LET me tell you about a reality and four goals. First, the reality: A student living in a rain forest at Kau, in a home with no electricity, uses a battery-powered laptop computer to write out assignments that he then takes to school and hooks into the statewide education net. Bringing isle schools
into computer ageSecond, the goals:
To have adequately wired computers in every Hawaii school classroom by 2000. We already lead the nation by having computer net connections into every public school, all 245 of them. Today, however, some connections don't go beyond the school office or library and could use more capacity.
To have all classrooms hooked up to the Internet via the Maui High Performance Computer Center, built primarily to handle space tracking atop Haleakala.
To have some schools open 24 hours as neighborhood computer centers that even businesses may use for a fee. The first could open in a few years.
To get computers in the homes of all 188,000 public school students for better teacher-parent communication. No deadline on this. Today only about one-eighth of students have computers in their homes. Many teachers still don't have have computers in their classrooms.
Will this lead to more challenges for our students and better educational results?
Absolutely, says Diana Kaapana-Oshiro, assistant superintendent in charge of the Department of Education's Office of Information and Telecommunications.
No high-tech person herself, she was yanked out of her principalship at Waiau Elementary School and into her present job by Herman Aizawa when he became state superintendent in 1994. He knew her as the kind of "can do" person he wanted.
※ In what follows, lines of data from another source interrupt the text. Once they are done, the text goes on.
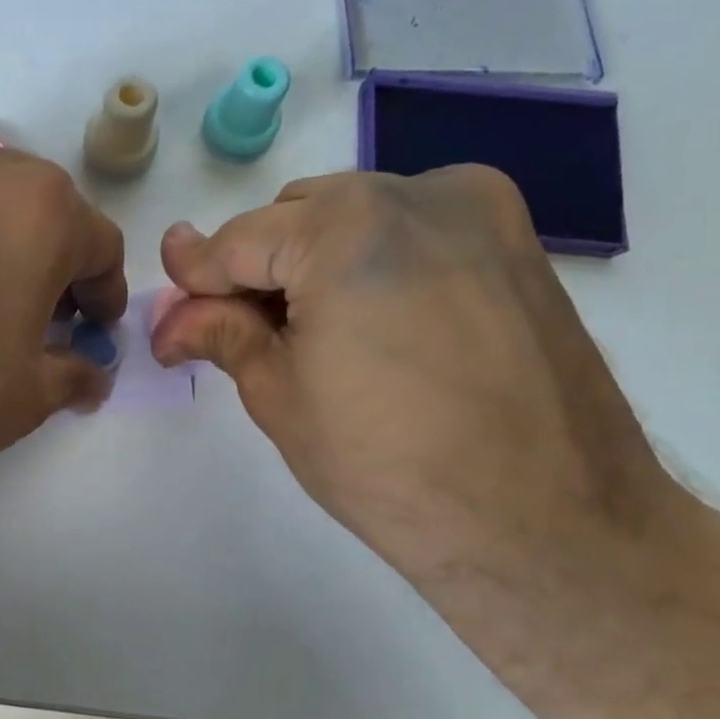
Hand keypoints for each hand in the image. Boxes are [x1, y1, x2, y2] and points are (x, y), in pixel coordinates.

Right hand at [150, 167, 690, 585]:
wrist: (549, 525)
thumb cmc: (390, 467)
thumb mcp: (280, 396)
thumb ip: (220, 333)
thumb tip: (170, 312)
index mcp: (346, 229)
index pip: (239, 240)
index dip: (195, 276)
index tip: (170, 307)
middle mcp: (415, 193)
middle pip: (295, 217)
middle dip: (257, 270)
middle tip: (241, 334)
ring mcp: (476, 211)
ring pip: (354, 216)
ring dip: (314, 262)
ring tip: (313, 335)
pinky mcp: (514, 242)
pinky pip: (412, 228)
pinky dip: (373, 261)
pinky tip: (374, 323)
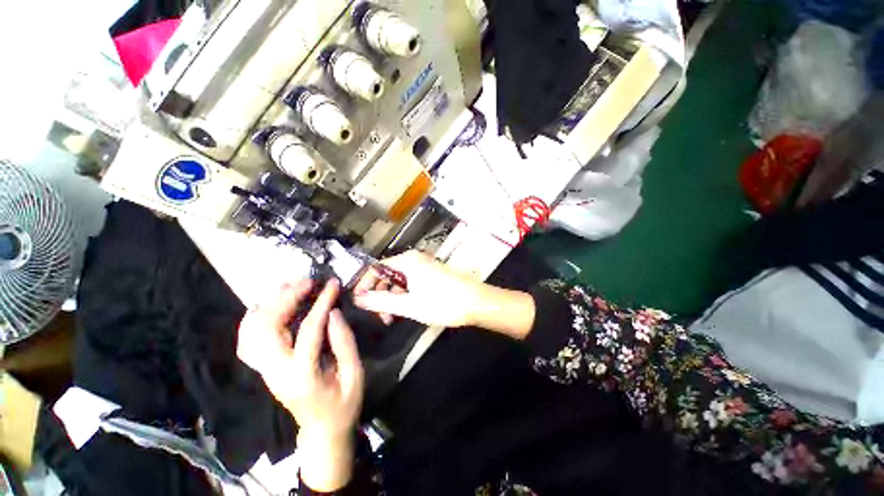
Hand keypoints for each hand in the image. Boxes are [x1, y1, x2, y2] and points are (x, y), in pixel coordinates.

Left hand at [237, 279, 363, 491]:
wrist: (322, 429)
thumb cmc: (343, 403)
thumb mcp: (354, 374)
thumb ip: (345, 343)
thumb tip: (333, 313)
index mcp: (302, 375)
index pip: (309, 330)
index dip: (322, 303)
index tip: (332, 284)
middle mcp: (276, 371)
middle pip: (270, 327)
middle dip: (288, 298)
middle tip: (308, 281)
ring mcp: (265, 371)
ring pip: (253, 331)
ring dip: (271, 304)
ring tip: (291, 287)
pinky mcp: (264, 369)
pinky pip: (248, 341)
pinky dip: (253, 320)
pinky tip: (266, 306)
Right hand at [353, 251, 486, 327]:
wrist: (475, 302)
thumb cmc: (441, 303)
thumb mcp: (408, 305)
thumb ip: (380, 301)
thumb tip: (358, 299)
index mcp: (406, 261)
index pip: (375, 268)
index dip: (364, 285)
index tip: (359, 303)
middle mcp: (413, 259)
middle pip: (387, 274)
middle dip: (379, 294)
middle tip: (378, 315)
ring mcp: (423, 266)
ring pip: (399, 280)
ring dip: (391, 297)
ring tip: (391, 317)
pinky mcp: (431, 273)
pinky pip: (410, 282)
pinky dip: (403, 295)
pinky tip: (405, 309)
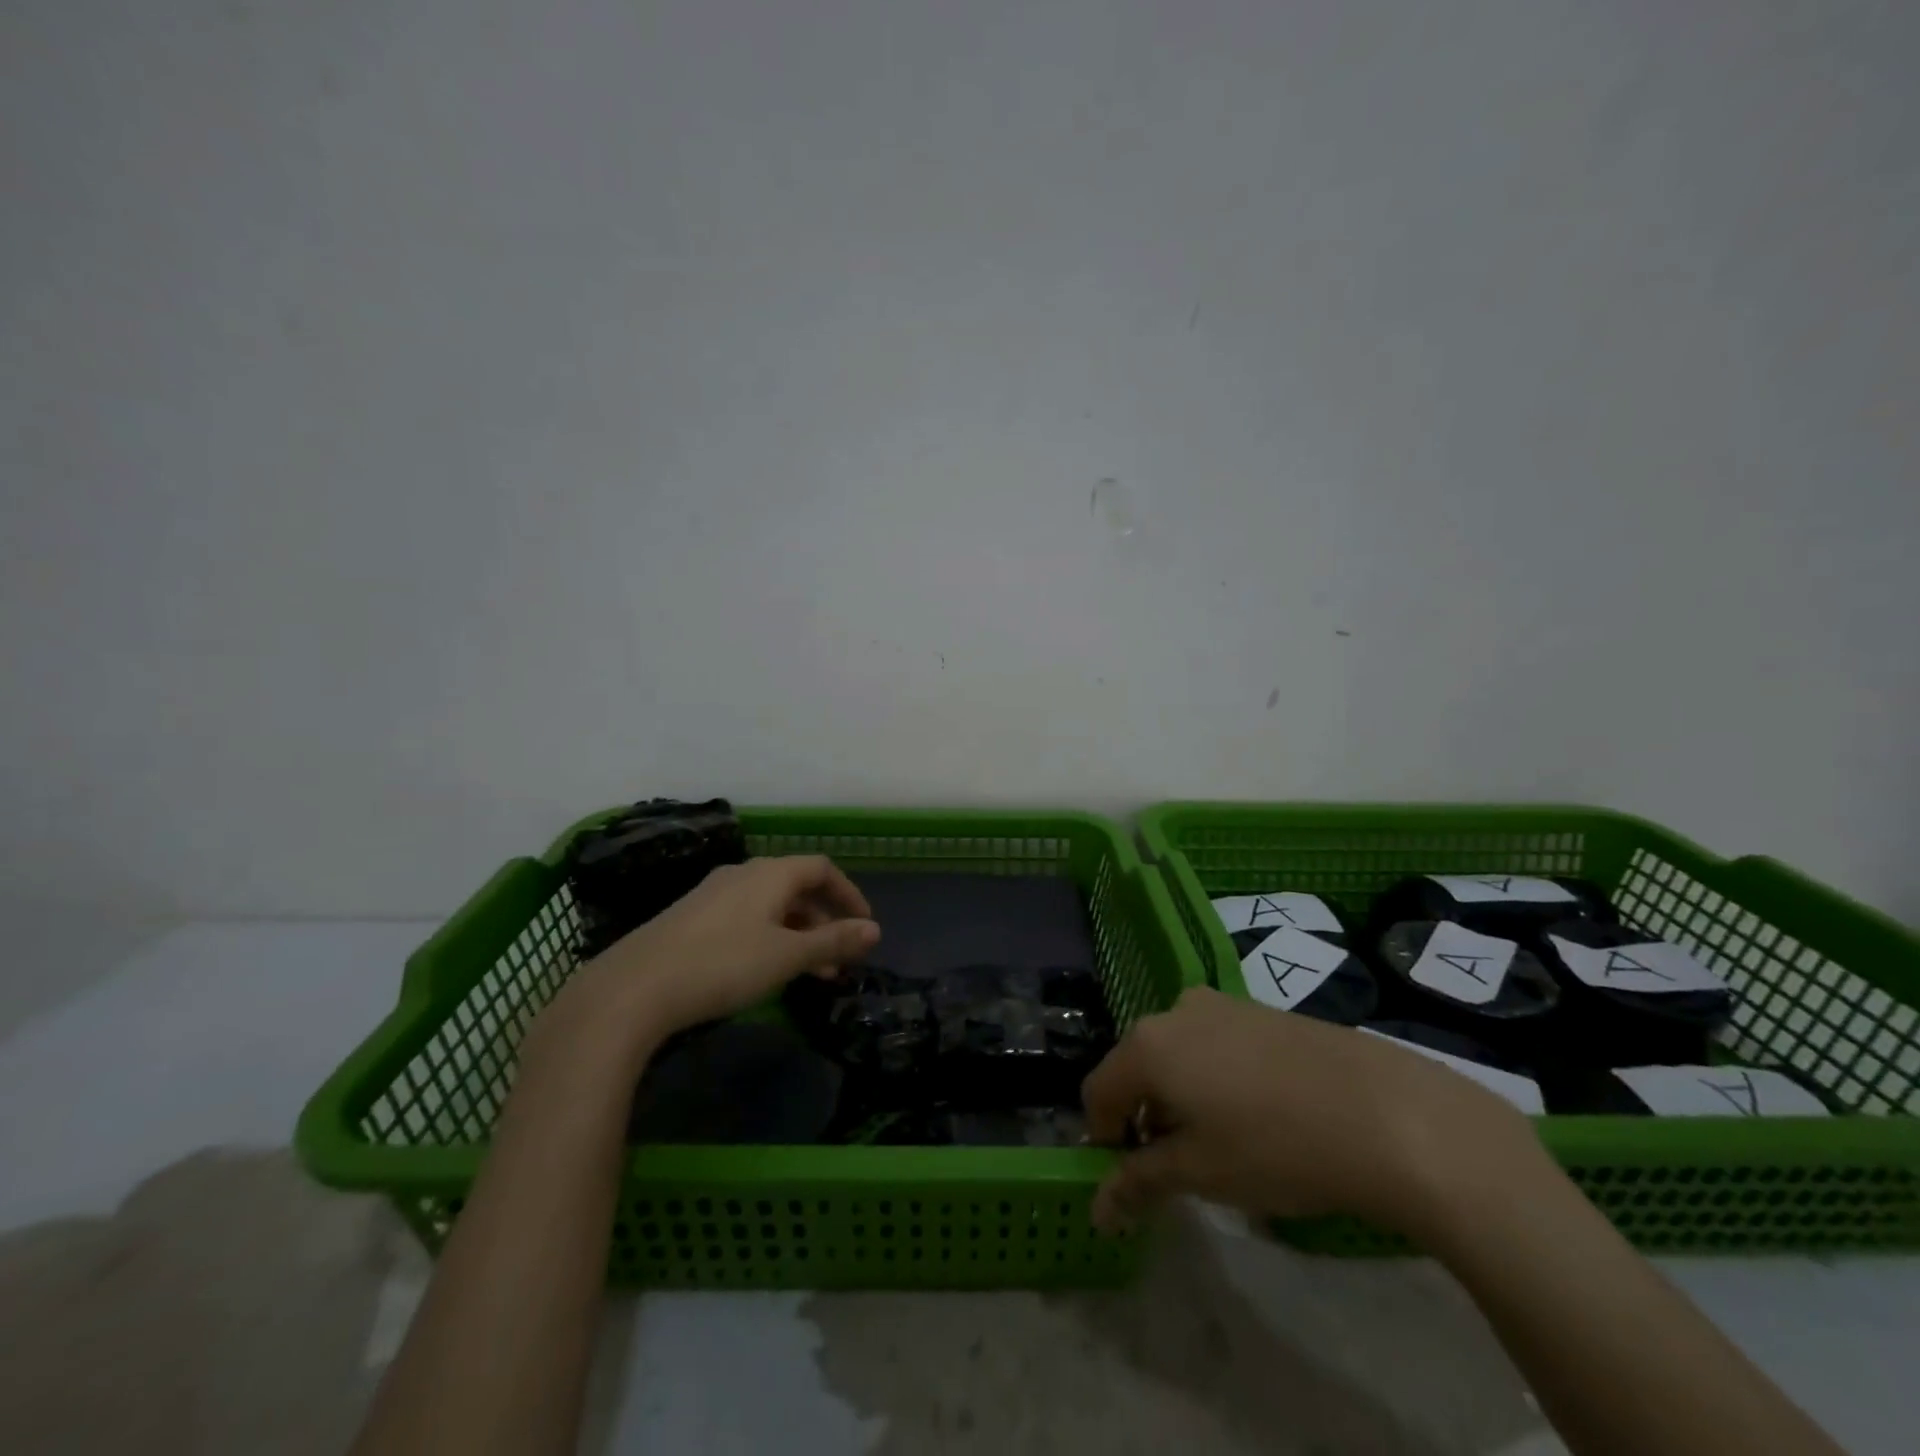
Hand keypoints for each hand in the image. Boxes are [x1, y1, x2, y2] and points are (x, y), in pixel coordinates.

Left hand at [527, 856, 879, 1076]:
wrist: (633, 989)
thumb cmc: (723, 964)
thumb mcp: (787, 956)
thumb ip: (833, 941)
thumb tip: (874, 930)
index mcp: (770, 874)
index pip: (822, 869)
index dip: (849, 894)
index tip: (864, 927)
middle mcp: (742, 874)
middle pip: (796, 887)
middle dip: (824, 921)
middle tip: (840, 960)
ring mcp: (712, 895)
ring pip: (770, 906)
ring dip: (797, 934)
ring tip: (809, 974)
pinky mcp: (690, 918)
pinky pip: (745, 919)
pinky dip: (769, 938)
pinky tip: (764, 970)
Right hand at [1081, 988, 1550, 1237]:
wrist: (1385, 1111)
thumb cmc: (1276, 1147)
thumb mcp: (1201, 1173)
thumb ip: (1139, 1183)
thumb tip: (1098, 1208)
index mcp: (1147, 1045)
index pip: (1098, 1092)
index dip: (1106, 1139)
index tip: (1134, 1179)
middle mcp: (1174, 1012)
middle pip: (1137, 1068)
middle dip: (1147, 1118)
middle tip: (1181, 1166)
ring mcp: (1220, 1004)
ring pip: (1177, 1054)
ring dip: (1182, 1097)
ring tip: (1225, 1142)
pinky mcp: (1259, 1009)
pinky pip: (1214, 1044)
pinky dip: (1215, 1078)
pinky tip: (1261, 1115)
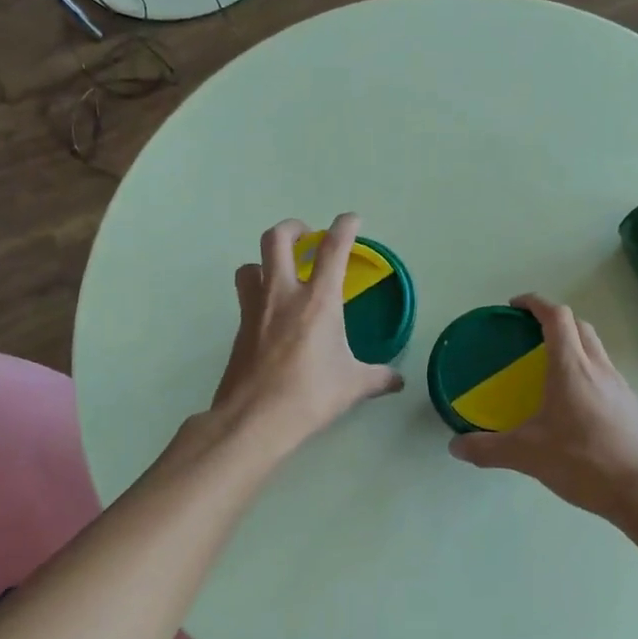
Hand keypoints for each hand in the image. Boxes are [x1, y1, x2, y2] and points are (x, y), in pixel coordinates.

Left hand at [208, 214, 403, 454]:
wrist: (254, 419)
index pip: (333, 249)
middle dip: (293, 228)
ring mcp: (255, 309)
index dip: (344, 227)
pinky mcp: (239, 328)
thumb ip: (377, 378)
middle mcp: (283, 294)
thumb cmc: (310, 396)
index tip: (351, 219)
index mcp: (318, 301)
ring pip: (250, 264)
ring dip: (265, 261)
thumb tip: (398, 381)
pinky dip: (257, 293)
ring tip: (281, 273)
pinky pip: (245, 296)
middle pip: (277, 239)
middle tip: (306, 235)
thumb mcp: (352, 386)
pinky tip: (271, 315)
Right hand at [449, 294, 637, 519]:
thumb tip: (455, 446)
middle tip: (528, 335)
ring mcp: (620, 387)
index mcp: (571, 367)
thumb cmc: (585, 461)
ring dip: (573, 345)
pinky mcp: (631, 408)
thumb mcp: (528, 455)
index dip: (535, 303)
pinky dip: (586, 373)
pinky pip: (605, 375)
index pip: (557, 317)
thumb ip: (488, 449)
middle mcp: (599, 368)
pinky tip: (572, 405)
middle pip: (579, 327)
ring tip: (548, 369)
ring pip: (595, 350)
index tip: (515, 306)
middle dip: (554, 321)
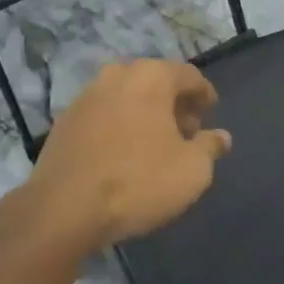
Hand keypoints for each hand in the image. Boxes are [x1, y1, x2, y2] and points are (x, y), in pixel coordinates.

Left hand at [20, 60, 229, 251]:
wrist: (63, 208)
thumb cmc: (137, 182)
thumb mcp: (191, 171)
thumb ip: (210, 148)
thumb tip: (220, 136)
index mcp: (151, 76)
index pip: (189, 75)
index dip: (204, 94)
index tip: (210, 112)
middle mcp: (118, 74)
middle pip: (156, 81)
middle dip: (174, 103)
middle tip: (186, 132)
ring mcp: (87, 95)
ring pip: (127, 95)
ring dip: (145, 113)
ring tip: (155, 145)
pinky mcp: (65, 119)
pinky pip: (104, 113)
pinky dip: (119, 124)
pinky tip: (123, 153)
He must be right because when I wrote a complimentary article on computers in our schools and didn't mention her I was roundly rebuked by letter writers and Aizawa. He said the story was fine except for the big omission of Kaapana-Oshiro, now being corrected.
She says we already have evidence that being on the Net can "turn on" students. Some with F grades have moved up to Bs. It also can bring more parents into the act, a major goal.
It also allows gifted students to break out of classroom routines that may not challenge them enough and take advanced courses, even for college credits. Subjects include Shakespeare, U.S. history, computer science, geometry and global history.
One group of students carried out a critique of Hamlet by exchanging views with students in Orlando, Fla. Inappropriate, non-educational uses of the Net are discouraged. Students are told to Net cruise somewhere else.
Kaapana-Oshiro's office also is working out interactions with Oceanic Channel 56 on Oahu, one of Olelo's education channels.
THE ability to communicate on the Net hones writing skills since one of the best ways to learn to write is to write. On the school distance learning TV net, some rather reticent youngsters have turned into "real Joe Moores." That's a reference to our leading TV news anchor, in case it needs explaining.
Kaapana-Oshiro's office gets less than 1 percent of the DOE budget ($3.5 million this year) but has been helped by federal grant money and invaluable service from literally thousands of volunteers ranging from students and teachers through local businessmen. A small staff of technicians hooks up the schools and acquaints both school people and the community with their new potential.
I think I know why Aizawa told me he gave Kaapana-Oshiro an office just down the hall from his so he can keep an eye on her. She tends not to let bureaucratic rules impede her. "We don't ask permission," she told me. "We ask forgiveness later."